The text from an old friend came early Saturday morning, asking us to come downtown to pray for their son who’d been struck by a car and was not expected to live. We promptly dressed and drove downtown, winding our way to the ICU. But upon arrival we learned the unconscious young man was on a ventilator, no longer breathing on his own. Laying hands on his still body, we prayed, believing God to heal and restore, though we saw no immediate change.
After praying for the parents and giving long hugs, we headed back toward our car, passing a hopeful “Expect a Miracle” sign at the ICU desk. I felt exhausted, with a heavy heart for my distraught friends. We got down on our knees that evening at the time the family would make a decision regarding life support.

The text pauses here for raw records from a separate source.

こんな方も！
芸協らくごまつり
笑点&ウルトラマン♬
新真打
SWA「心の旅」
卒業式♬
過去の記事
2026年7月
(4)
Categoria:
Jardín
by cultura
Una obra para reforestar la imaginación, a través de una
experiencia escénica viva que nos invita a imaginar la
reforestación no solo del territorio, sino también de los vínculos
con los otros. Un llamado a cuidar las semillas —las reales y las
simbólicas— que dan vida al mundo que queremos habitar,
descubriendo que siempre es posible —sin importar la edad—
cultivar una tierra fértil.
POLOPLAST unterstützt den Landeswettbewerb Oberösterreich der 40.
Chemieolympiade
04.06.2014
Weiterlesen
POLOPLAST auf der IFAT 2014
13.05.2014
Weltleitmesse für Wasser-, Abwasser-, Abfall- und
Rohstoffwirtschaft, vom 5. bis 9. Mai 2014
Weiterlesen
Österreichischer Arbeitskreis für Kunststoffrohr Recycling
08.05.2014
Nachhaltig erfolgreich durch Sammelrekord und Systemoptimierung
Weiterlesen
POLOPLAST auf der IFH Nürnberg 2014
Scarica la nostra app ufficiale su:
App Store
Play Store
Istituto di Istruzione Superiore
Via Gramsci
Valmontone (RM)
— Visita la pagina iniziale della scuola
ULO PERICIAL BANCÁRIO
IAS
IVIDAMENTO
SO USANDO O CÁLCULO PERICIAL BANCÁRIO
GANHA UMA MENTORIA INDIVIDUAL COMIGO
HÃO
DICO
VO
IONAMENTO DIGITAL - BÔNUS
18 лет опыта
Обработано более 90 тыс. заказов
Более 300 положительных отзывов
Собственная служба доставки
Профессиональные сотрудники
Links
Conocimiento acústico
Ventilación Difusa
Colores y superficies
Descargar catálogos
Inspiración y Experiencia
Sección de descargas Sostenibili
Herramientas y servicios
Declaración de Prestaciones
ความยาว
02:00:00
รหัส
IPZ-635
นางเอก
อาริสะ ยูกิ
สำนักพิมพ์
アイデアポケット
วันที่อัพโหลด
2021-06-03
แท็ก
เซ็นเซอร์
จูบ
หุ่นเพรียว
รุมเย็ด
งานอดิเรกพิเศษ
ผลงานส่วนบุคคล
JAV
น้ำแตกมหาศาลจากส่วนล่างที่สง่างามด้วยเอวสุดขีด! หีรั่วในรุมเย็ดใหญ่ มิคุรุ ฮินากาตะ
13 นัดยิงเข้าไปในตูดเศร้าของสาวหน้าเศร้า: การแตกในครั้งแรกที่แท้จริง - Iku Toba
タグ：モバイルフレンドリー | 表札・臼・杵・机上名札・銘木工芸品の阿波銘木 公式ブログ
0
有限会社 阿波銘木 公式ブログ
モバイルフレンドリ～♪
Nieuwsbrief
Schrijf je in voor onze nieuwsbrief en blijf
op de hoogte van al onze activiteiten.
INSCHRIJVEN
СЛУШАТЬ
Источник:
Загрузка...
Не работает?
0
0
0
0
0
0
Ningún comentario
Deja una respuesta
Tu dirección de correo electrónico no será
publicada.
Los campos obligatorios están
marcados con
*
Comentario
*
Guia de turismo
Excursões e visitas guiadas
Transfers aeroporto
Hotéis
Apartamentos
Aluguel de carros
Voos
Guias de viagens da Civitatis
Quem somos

As we prayed, my wife suddenly received a clear picture of her long-deceased grandmother, with an elderly face but dark hair. What stood out in this vision was her grandmother’s huge smile. I learned the next morning our friends had let their son go that night. Based on his faith in Jesus, they took comfort in his now being fully restored and in a much better place.
As I prayed and reflected the next morning, I saw something unexpected through the week’s experiences of physical birth and death. When we are spiritually born again, we get a new life. It’s not simply an improvement to our old life. The Bible tells us sewing a patch of unshrunk cloth to an old garment won’t work; and new wine requires a new wineskin (Matthew 9:16-17). To be more contemporary, the new birth is not an incremental software patch to an old program. It’s not Flesh 2.0. It’s a total, perfect rewrite from the ground up, called New Creation (2 Corinthians 5:17).
Now I’d been discouraged in the middle of the night at how short I fall of righteous behavior. I’d silently repented of pride, insecurity, selfishness, willfulness, all my junk— praying God could somehow salvage and use me. But this morning waiting on Him, I glimpsed the real me—the new creation me. I suddenly remembered that I have died and my life is hid with Christ in God (Colossians 3:3). I am no more stuck in fleshly mindsets than my friend’s son is in a traumatized body. He left that body behind, and I guarantee he is not thinking about that body now!
In the same way, I put off the old and put on the new, no longer identifying with what is dead and gone. It is a paradigm shift that changes how I see today, how I see tomorrow, because I don’t have to strive to be good enough; God’s already taken care of it! Now that’s good news!